A common theme in these statements is a desire for governing bodies to seriously and deliberately study the implications of the emerging technology and create frameworks for its responsible use — a concern that appears to be shared by many subject matter experts in higher education.
According to a news release emailed to Government Technology, the University of Florida was among several that recently signed onto the Rome Call for AI Ethics, which calls on the field to commit itself to “technological progress that serves human genius and creativity and not their gradual replacement.” Among those siding with calls for more responsible AI development is My T. Thai, associate director of the Nelms Institute for the Connected World and part of an expert panel at the university’s Herbert Wertheim College of Engineering.
“There appears to be a race on this such development where no one can fully understand how these powerful systems work, how they will be used/misused, and how to assess their risks. Thus, these powerful AI systems should be developed only once we are confident that their effects to society and humanity will be positive and their safety can be verifiable,” she said in a public statement. “I think the call is more or less to bring back our full attention on responsible AI — to tell us slow down on the race of building a more powerful AI system than [GPT-4], and to refocus on making modern AI systems more understandable, safe, self-assessable and trustworthy. The [Rome] call is not actually calling for a pause itself. Six months is obviously not long enough to accomplish such a complex goal.”
According to Junfeng Jiao, a professor at the University of Texas at Austin and signatory on the March 22 open letter, tech companies today are afraid of missing out on the AI gold rush amid growing interest in tools like ChatGPT. He said he believes universities should play a bigger role in AI research and development efforts moving forward.
“There are many unknown parts of generative AI [GAI] and large language modeling [LLM], such as how exactly each node in the model transfers signals during the training, like how exactly our brain cells process signals when learning,” he said. “We have to really understand what LLM or GAI can do or cannot do ... We do need some guidance on what type of data can be trained and what can be answered from these LLM models.”
Jiao added that most work on GAI and LLM is being done in private industry because of exorbitant hardware costs, and more support is needed for academic research.
“Maybe OpenAI can be more open and support more professors,” he said.
However, Shannon French, a professor of ethics at Case Western Reserve University, is more skeptical about the March 22 open letter’s true aims.
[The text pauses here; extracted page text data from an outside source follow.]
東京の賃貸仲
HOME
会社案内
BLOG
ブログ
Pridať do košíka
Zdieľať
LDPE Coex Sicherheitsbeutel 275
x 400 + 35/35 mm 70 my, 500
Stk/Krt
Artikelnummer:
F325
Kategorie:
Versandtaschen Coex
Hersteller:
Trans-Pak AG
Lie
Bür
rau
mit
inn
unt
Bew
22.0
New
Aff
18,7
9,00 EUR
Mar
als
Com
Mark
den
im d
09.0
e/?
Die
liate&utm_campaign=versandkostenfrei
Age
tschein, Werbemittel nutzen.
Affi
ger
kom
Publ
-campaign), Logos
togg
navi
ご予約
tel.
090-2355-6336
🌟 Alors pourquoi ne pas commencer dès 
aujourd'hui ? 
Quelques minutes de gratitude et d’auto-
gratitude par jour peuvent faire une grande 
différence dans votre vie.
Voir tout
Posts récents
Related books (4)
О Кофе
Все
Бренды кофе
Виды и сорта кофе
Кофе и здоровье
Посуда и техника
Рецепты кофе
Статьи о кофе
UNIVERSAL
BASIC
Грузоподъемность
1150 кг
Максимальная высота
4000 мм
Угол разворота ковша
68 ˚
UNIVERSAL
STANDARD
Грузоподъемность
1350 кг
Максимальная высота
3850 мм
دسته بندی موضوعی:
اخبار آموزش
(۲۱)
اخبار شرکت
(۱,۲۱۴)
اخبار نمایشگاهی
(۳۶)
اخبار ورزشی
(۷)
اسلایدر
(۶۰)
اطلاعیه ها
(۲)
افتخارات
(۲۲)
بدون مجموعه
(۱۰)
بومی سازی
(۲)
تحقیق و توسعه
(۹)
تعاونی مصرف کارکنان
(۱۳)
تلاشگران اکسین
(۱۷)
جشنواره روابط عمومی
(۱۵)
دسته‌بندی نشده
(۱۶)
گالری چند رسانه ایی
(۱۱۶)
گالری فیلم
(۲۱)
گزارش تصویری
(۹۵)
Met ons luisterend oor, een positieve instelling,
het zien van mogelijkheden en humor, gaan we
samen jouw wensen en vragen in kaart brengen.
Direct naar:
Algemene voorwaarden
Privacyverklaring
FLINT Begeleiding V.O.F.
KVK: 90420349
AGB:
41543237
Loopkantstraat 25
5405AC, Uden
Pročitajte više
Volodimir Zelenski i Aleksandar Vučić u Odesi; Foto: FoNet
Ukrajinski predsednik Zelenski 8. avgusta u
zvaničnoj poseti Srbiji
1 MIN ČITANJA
She said that while calls for the responsible development of AI tools are needed, she believes this call for a “pause” on AI development is a clever way for private tech industry leaders to “direct people’s attention in a panicky sense toward AI.”
Noting machine-learning biases in programs that make important decisions — such as in enrollment algorithms in university admissions, or programs that screen job applicants — she said the problem isn’t in hypothetical threats that AI might pose, but rather that “AI is hurting people right now,” and that “people need to be working on that instead.”
“It’s a form of ‘AI hype.’ They are trying to continue the money flow toward AI projects and research that goes into and supports the use of AI by suggesting there’s this huge existential threat that’s going to come from the systems they’re building. For example, [saying that] the defense and government organizations need to flood more money that way and need to be worried about making sure they’re ‘winning the AI arms race’ and all that kind of language,” she said. “Meanwhile, while they’re trying to focus attention on that, what they’re not doing is fixing the actual problems with AI … AI is being rushed into use — in a great many fields and industries and government uses — before it is ready.”
French singled out bias as most important among AI’s many flaws.
“That bias is getting baked into these systems to the point where people can’t even see into the black box and recognize that these algorithms have bias in them, and the data sets they were trained on have bias in them, and then they treat the [results from] AI systems as if they’re objective,” she said.
Whatever the motivation, Paul Root Wolpe, director of the Emory University Center for Ethics, stressed the need for more regulation in the field more generally. He said, “there’s no question we should ‘pause.’”
“When things take time and are thought out constantly as well, every new iteration is a new opportunity to correct mistakes and solve problems. When the goal is to get something out as quickly as possible, there isn’t a chance for self-correction. The damage is already done,” he said. “It’s a remarkable thing when leaders of technology or leaders of any industry call for regulation early in that industry. ... When these leaders are calling for regulation, we should listen to them, because every incentive of industry is not to be regulated, so they’re sending a powerful message when they say regulation is required here.”